Last week I talked about the moment I felt it all get real, the moment I realized that he was different, that I cared about him more than Country Boy, Waiting Man, and the Big Ex all combined. It’s not just butterflies this time, it’s more than that; it’s the knowledge that I want him in my life for a long, long time.
People tell you that when you meet the person you’re supposed to be with, you just know. This is it. Whatever trials and tribulations life brings your way, this person is the person you’re supposed to be with; and, if it’s a rocky road full of sacrifices, that doesn’t matter because the end result is being with someone you care deeply about.
I thought I was in love with the Big Ex, but his parting words to me were that I deserved someone who loved me beyond reason, someone who was crazy about me, someone who I was just as crazy about and as much as he hurt me – he was right. He understood that we were a temporary thing, there for each other when we both needed it, but I led him on the path to his bride, and he led me on the path to understanding myself.
But, it isn’t going to be easy with City Boy; I can’t be priority one in his life, he loves his work and he’s starting something amazing. Instead of being jealous I find myself being proud of him, incredibly inspired by his vision not just for himself but for me. City Boy challenges me, he wants more for me – he told me once that I have an entrepreneurial spirit, that he likes that about me. So, I’ve been thinking about finishing the book I’ve been writing for so long; I’ve been thinking about starting a business on the side; I’ve been thinking about doing more speaking engagements. The bottom line is that he doesn’t just make me a better person, he makes me a better version of myself.

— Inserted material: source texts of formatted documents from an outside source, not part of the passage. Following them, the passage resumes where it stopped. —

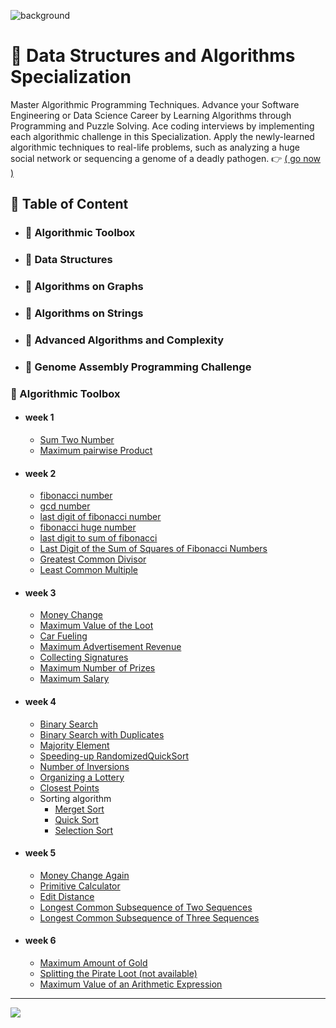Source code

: ![background](https://github.com/youssefshibl/Data-Structures-and-Algorithms-Specialization-San-Diego/assets/63800183/d049628a-f49e-48de-8c12-28391e22fecc)

# 🚀 Data Structures and Algorithms Specialization
Master Algorithmic Programming Techniques. Advance your Software Engineering or Data Science Career by Learning Algorithms through Programming and Puzzle Solving. Ace coding interviews by implementing each algorithmic challenge in this Specialization. Apply the newly-learned algorithmic techniques to real-life problems, such as analyzing a huge social network or sequencing a genome of a deadly pathogen. 👉 [( go now )](https://www.coursera.org/specializations/data-structures-algorithms)

## 📝 Table of Content
 - ### 📌 Algorithmic Toolbox
 - ### 📌 Data Structures
 - ### 📌 Algorithms on Graphs
 - ### 📌 Algorithms on Strings
 - ### 📌 Advanced Algorithms and Complexity
 - ### 📌 Genome Assembly Programming Challenge

###  🐞 Algorithmic Toolbox
 - #### week 1
    * [ Sum Two Number ](https://github.com/youssefshibl/Data-Structures-and-Algorithms-Specialization-San-Diego/blob/main/Algorithmic-Toolbox/week1/1_sum_two_number.py)
    * [ Maximum pairwise Product ](https://github.com/youssefshibl/Data-Structures-and-Algorithms-Specialization-San-Diego/blob/main/Algorithmic-Toolbox/week1/2_maximum_pairwise_product.py)
  - #### week 2 
      * [  fibonacci number](https://github.com/youssefshibl/Data-Structures-and-Algorithms-Specialization-San-Diego/blob/main/Algorithmic-Toolbox/week2/1_get_fibonacci_number.py)
      * [ gcd number  ](https://github.com/youssefshibl/Data-Structures-and-Algorithms-Specialization-San-Diego/blob/main/Algorithmic-Toolbox/week2/2_get_gcd.py)
      * [last digit of fibonacci number](https://github.com/youssefshibl/Data-Structures-and-Algorithms-Specialization-San-Diego/blob/main/Algorithmic-Toolbox/week2/3_fibonacci_last_digit.py)
      * [fibonacci huge number  ](https://github.com/youssefshibl/Data-Structures-and-Algorithms-Specialization-San-Diego/blob/main/Algorithmic-Toolbox/week2/4_fibonacci_huge.py)
      * [last digit to sum of fibonacci ](https://github.com/youssefshibl/Data-Structures-and-Algorithms-Specialization-San-Diego/blob/main/Algorithmic-Toolbox/week2/5_fibonacci_sum_last.py) 
      * [Last Digit of the Sum of Squares of Fibonacci Numbers ](https://github.com/youssefshibl/Data-Structures-and-Algorithms-Specialization-San-Diego/blob/main/Algorithmic-Toolbox/week2/6_last_sum_squares_fibonacci_numbers.py)
      * [Greatest Common Divisor](https://github.com/youssefshibl/Data-Structures-and-Algorithms-Specialization-San-Diego/blob/main/Algorithmic-Toolbox/week2/7_get_lcm.py)
      * [Least Common Multiple](https://github.com/youssefshibl/Data-Structures-and-Algorithms-Specialization-San-Diego/blob/main/Algorithmic-Toolbox/week2/8_last_partial_sum_fiibonacci_numbers.py)
  - #### week 3
      * [Money Change](https://github.com/youssefshibl/Data-Structures-and-Algorithms-Specialization-San-Diego/blob/main/Algorithmic-Toolbox/week3/1_Money_Change.py)  
      * [Maximum Value of the Loot](https://github.com/youssefshibl/Data-Structures-and-Algorithms-Specialization-San-Diego/blob/main/Algorithmic-Toolbox/week3/2_Knapsack_Problem.py)
      * [Car Fueling](https://github.com/youssefshibl/Data-Structures-and-Algorithms-Specialization-San-Diego/blob/main/Algorithmic-Toolbox/week3/3_Car_Fueling.py)
      * [Maximum Advertisement Revenue](https://github.com/youssefshibl/Data-Structures-and-Algorithms-Specialization-San-Diego/blob/main/Algorithmic-Toolbox/week3/4_Maximum_Advertisement_Revenue.py)
      * [Collecting Signatures](https://github.com/youssefshibl/Data-Structures-and-Algorithms-Specialization-San-Diego/blob/main/Algorithmic-Toolbox/week3/5_Collecting_Signatures.py)
      * [Maximum Number of Prizes](https://github.com/youssefshibl/Data-Structures-and-Algorithms-Specialization-San-Diego/blob/main/Algorithmic-Toolbox/week3/6_Maximum_Number_of_Prizes.py)
      * [ Maximum Salary](https://github.com/youssefshibl/Data-Structures-and-Algorithms-Specialization-San-Diego/blob/main/Algorithmic-Toolbox/week3/7_Maximum_Salary.py)
  - #### week 4
      * [ Binary Search](https://github.com/youssefshibl/Data-Structures-and-Algorithms-Specialization-San-Diego/blob/main/Algorithmic-Toolbox/week4/1_Binary_Search.py)
      * [Binary Search with Duplicates](https://github.com/youssefshibl/Data-Structures-and-Algorithms-Specialization-San-Diego/blob/main/Algorithmic-Toolbox/week4/2_Binary_Search_with_Duplicates.py)
      * [Majority Element](https://github.com/youssefshibl/Data-Structures-and-Algorithms-Specialization-San-Diego/blob/main/Algorithmic-Toolbox/week4/3_Majority_Element.py)
      * [Speeding-up RandomizedQuickSort](https://github.com/youssefshibl/Data-Structures-and-Algorithms-Specialization-San-Diego/blob/main/Algorithmic-Toolbox/week4/4_Speeding_up_RandomizedQuickSort.py)
      * [Number of Inversions](https://github.com/youssefshibl/Data-Structures-and-Algorithms-Specialization-San-Diego/blob/main/Algorithmic-Toolbox/week4/5_Number_of_Inversions.py)
      * [Organizing a Lottery](https://github.com/youssefshibl/Data-Structures-and-Algorithms-Specialization-San-Diego/blob/main/Algorithmic-Toolbox/week4/6_Organizing_a_Lottery.py)
      * [ Closest Points](https://github.com/youssefshibl/Data-Structures-and-Algorithms-Specialization-San-Diego/blob/main/Algorithmic-Toolbox/week4/7_Closest_Points.py)
      * Sorting algorithm
        * [Merget Sort ](https://github.com/youssefshibl/Data-Structures-and-Algorithms-Specialization-San-Diego/blob/main/Algorithmic-Toolbox/week4/Merget_Sort.py)
        * [Quick Sort ](https://github.com/youssefshibl/Data-Structures-and-Algorithms-Specialization-San-Diego/blob/main/Algorithmic-Toolbox/week4/Quick_Sort.py)
        * [Selection Sort](https://github.com/youssefshibl/Data-Structures-and-Algorithms-Specialization-San-Diego/blob/main/Algorithmic-Toolbox/week4/Selection_Sort.py)
  - #### week 5
      * [Money Change Again](https://github.com/youssefshibl/Data-Structures-and-Algorithms-Specialization-San-Diego/blob/main/Algorithmic-Toolbox/week5/1_Money_Change_Again.py) 
      * [Primitive Calculator](https://github.com/youssefshibl/Data-Structures-and-Algorithms-Specialization-San-Diego/blob/main/Algorithmic-Toolbox/week5/2_Primitive_Calculator.py)    
      * [Edit Distance](https://github.com/youssefshibl/Data-Structures-and-Algorithms-Specialization-San-Diego/blob/main/Algorithmic-Toolbox/week5/3_Edit_Distance.py)
      * [Longest Common Subsequence of Two Sequences](https://github.com/youssefshibl/Data-Structures-and-Algorithms-Specialization-San-Diego/blob/main/Algorithmic-Toolbox/week5/4_Longest_Common_Subsequence_of_Two_Sequences.py)
      * [Longest Common Subsequence of Three Sequences](https://github.com/youssefshibl/Data-Structures-and-Algorithms-Specialization-San-Diego/blob/main/Algorithmic-Toolbox/week5/5_%20Longest_Common_Subsequence_of_Three_Sequences.py)
  - #### week 6  
      * [Maximum Amount of Gold](https://github.com/youssefshibl/Data-Structures-and-Algorithms-Specialization-San-Diego/blob/main/Algorithmic-Toolbox/week6/1_Maximum_Amount_of_Gold.py)  
      * [Splitting the Pirate Loot (not available)]() 
      * [Maximum Value of an Arithmetic Expression](https://github.com/youssefshibl/Data-Structures-and-Algorithms-Specialization-San-Diego/blob/main/Algorithmic-Toolbox/week6/3_Maximum_Value_of_an_Arithmetic_Expression.py) 





---
![](https://github.com/youssefshibl/Data-Structures-and-Algorithms-Specialization-San-Diego/assets/63800183/6f451ec2-cff5-43b1-8630-24c1cf83a47e)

I have to understand that I can’t be his first priority; I will come in second to the business he’s building and I will have to go stretches of time without seeing him while he creates this incredible thing. But, this is such a small sacrifice because he’s the first man in my life to push me to do more, bigger, better.
City Boy is the only man I’ve ever truly seen a future with. If it takes a while to get there, I won’t worry, because, when he looks at me, I melt.